Jay Farrar: Falling Cars And Junkyard Dogs
As a singer-songwriter, Jay Farrar has become deservedly renowned for crafting gravelly, earnest, no-frills Americana. It goes to follow that his memoir, Falling Cars And Junkyard Dogs, is equally gravelly, earnest, and free of frills. Sadly, it’s also free of thrills. And chills. And insight. And dimension. And most of the things, really, that people read memoirs for. Worse than that, Falling Cars commits the most glaring crime a musician’s memoir can: speaking very little about its subject’s music, to the point where Farrar’s most beloved and influential group, the alt-country legend Uncle Tupelo, is mentioned by name only twice.
As far as Uncle Tupelo fans are concerned, that may be a blessing. Falling Cars is a skimpy collection of vignettes—most of them a page or two—that dwell on various aspects of Farrar’s life, from boyhood in East St. Louis to fatherhood in New Orleans. Included are character sketches of various people he’s met throughout his life, meditations on music and literature, and memories of various events, happy and not. They’re consistent in one way: They have all the impact of a sixth-grader’s “what I did last summer” essay. The writing is stiff to the point of rigor mortis, as evidenced by phrases like, “a deep sense of foreboding settled in after that repugnant declaration” and, “Corvettes were the ubiquitous phallic symbol fast cars of the day.” And Farrar has no idea how to end his vignettes, the vast majority of which land with either a dull thud or a lazy platitude. (“Time heals, but there is a scar to mark the time and place.”)

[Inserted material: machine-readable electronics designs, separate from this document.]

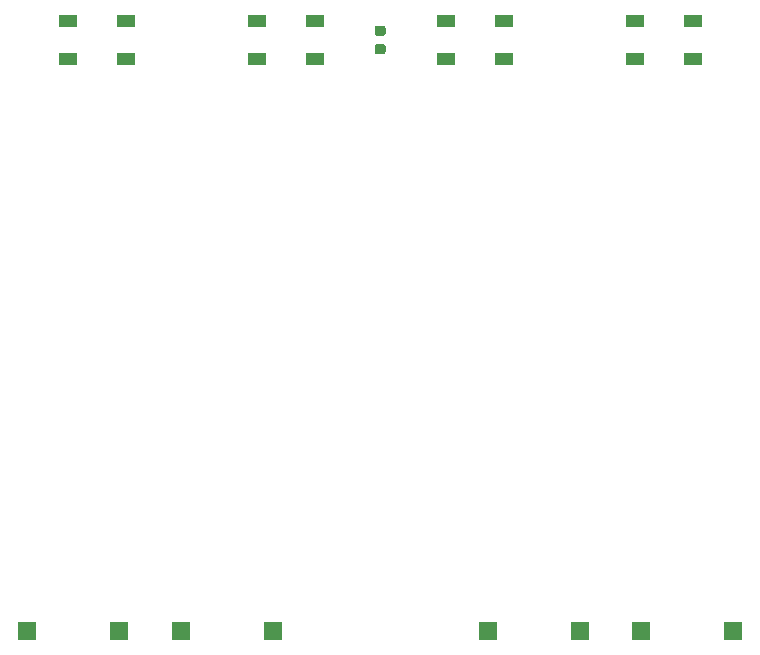
<source format=gbp>
%TF.GenerationSoftware,KiCad,Pcbnew,(5.1.6)-1*%
%TF.CreationDate,2021-03-27T23:39:17-04:00*%
%TF.ProjectId,sharptag,73686172-7074-4616-972e-6b696361645f,rev?*%
%TF.SameCoordinates,Original*%
%TF.FileFunction,Paste,Bot*%
%TF.FilePolarity,Positive*%
%FSLAX46Y46*%
G04 Gerber Fmt 4.6, Leading zero omitted, Abs format (unit mm)*
G04 Created by KiCad (PCBNEW (5.1.6)-1) date 2021-03-27 23:39:17*
%MOMM*%
%LPD*%
G01*
G04 APERTURE LIST*
%ADD10R,1.500000X1.500000*%
%ADD11R,1.500000X1.000000*%
G04 APERTURE END LIST*
D10*
%TO.C,SW3*%
X29900000Y-27000000D03*
X22100000Y-27000000D03*
%TD*%
%TO.C,SW4*%
X9100000Y-27000000D03*
X16900000Y-27000000D03*
%TD*%
%TO.C,SW5*%
X-16900000Y-27000000D03*
X-9100000Y-27000000D03*
%TD*%
%TO.C,SW6*%
X-22100000Y-27000000D03*
X-29900000Y-27000000D03*
%TD*%
%TO.C,Q4*%
G36*
G01*
X-256250Y24225000D02*
X256250Y24225000D01*
G75*
G02*
X475000Y24006250I0J-218750D01*
G01*
X475000Y23568750D01*
G75*
G02*
X256250Y23350000I-218750J0D01*
G01*
X-256250Y23350000D01*
G75*
G02*
X-475000Y23568750I0J218750D01*
G01*
X-475000Y24006250D01*
G75*
G02*
X-256250Y24225000I218750J0D01*
G01*
G37*
G36*
G01*
X-256250Y22650000D02*
X256250Y22650000D01*
G75*
G02*
X475000Y22431250I0J-218750D01*
G01*
X475000Y21993750D01*
G75*
G02*
X256250Y21775000I-218750J0D01*
G01*
X-256250Y21775000D01*
G75*
G02*
X-475000Y21993750I0J218750D01*
G01*
X-475000Y22431250D01*
G75*
G02*
X-256250Y22650000I218750J0D01*
G01*
G37*
%TD*%
D11*
%TO.C,D7*%
X21550000Y21400000D03*
X21550000Y24600000D03*
X26450000Y21400000D03*
X26450000Y24600000D03*
%TD*%
%TO.C,D8*%
X10450000Y24600000D03*
X10450000Y21400000D03*
X5550000Y24600000D03*
X5550000Y21400000D03*
%TD*%
%TO.C,D9*%
X-5550000Y24600000D03*
X-5550000Y21400000D03*
X-10450000Y24600000D03*
X-10450000Y21400000D03*
%TD*%
%TO.C,D10*%
X-26450000Y21400000D03*
X-26450000Y24600000D03*
X-21550000Y21400000D03*
X-21550000Y24600000D03*
%TD*%
M02*

</source>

Then there are the utterly useless bits—including an excerpt of items from a diner menu (offered without explanation or comment) and a piece titled “Dialectic Of Country And Communism,” which, as promised, presents a dual-column, four-page chronology of country music and communism throughout the 20th century. The idea is that there’s some synchronicity between the two, yet there isn’t. Filling out the filler are bland, inconsequential episodes about the heroes he’s met: Willie Nelson, Townes Van Zandt, Roger McGuinn, and Alex Chilton, to name a few. Farrar’s strengths as a songwriter don’t translate well into prose—although a handful of vignettes squarely hit the mark, including a poignant recollection of a car accident he survived when he was 21, and how he still has the bloodstained mixtape (one side Hüsker Dü, the other side The Replacements) he was listening to at the time.

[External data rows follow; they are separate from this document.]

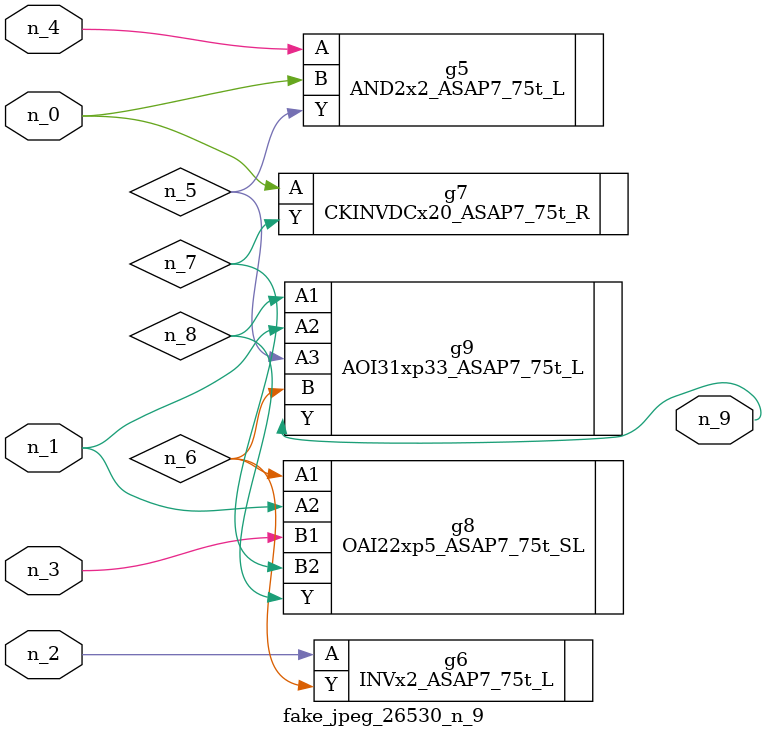
<source format=v>
module fake_jpeg_26530_n_9 (n_3, n_2, n_1, n_0, n_4, n_9);

input n_3;
input n_2;
input n_1;
input n_0;
input n_4;

output n_9;

wire n_8;
wire n_6;
wire n_5;
wire n_7;

AND2x2_ASAP7_75t_L g5 ( 
.A(n_4),
.B(n_0),
.Y(n_5)
);

INVx2_ASAP7_75t_L g6 ( 
.A(n_2),
.Y(n_6)
);

CKINVDCx20_ASAP7_75t_R g7 ( 
.A(n_0),
.Y(n_7)
);

OAI22xp5_ASAP7_75t_SL g8 ( 
.A1(n_6),
.A2(n_1),
.B1(n_3),
.B2(n_7),
.Y(n_8)
);

AOI31xp33_ASAP7_75t_L g9 ( 
.A1(n_8),
.A2(n_1),
.A3(n_5),
.B(n_6),
.Y(n_9)
);


endmodule
</source>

If only he bothered to draw such intimate connections to his own music. Farrar’s two mentions of Uncle Tupelo are incidental, merely to provide a backdrop for some trivial anecdote that has nothing to do with the band itself. When he finally gets around to telling an actual story about Uncle Tupelo, it stinks of sour grapes. At least he picks a good story: In the book’s eponymous vignette, he talks about the group’s acrimonious 1994 breakup. It isn’t a new tale; Uncle Tupelo’s other major player, Jeff Tweedy, went on to form Wilco (a band that’s become far more popular than Farrar’s excellent post-Tupelo act, Son Volt), and Tweedy has spoken often of the breakup. Farrar refuses to name Tweedy, referring to him as simply “the bass player.” Not only is it a dick move, it isn’t entirely accurate. By the time Farrar quit Uncle Tupelo, Tweedy had become second guitarist, and he’d always been co-songwriter and co-lead singer. In spite of Farrar's own fudging of the truth, he criticizes Tweedy for publically massaging the facts of the breakup to make himself look good. One thing can be said for Farrar: Making himself look good is clearly the last of his concerns.
In the book’s final pages, Farrar takes a parting jab at Tweedy, but in the most roundabout way imaginable. “How many times I’ve heard the expression ‘could have been a star,’” he gripes, while reminiscing about a fan who stopped him on the street to take his picture. “What’s a star? Isn’t ‘being a star’ subjective? Being an observer seems paramount to me, and anonymity is priceless.” In other words, the only reason he isn’t as successful as Tweedy is because he’s above such petty things. If the frustrating Falling Cars And Junkyard Dogs is any indication, Farrar’s newfound vocation of “observer” isn’t going to be any more successful.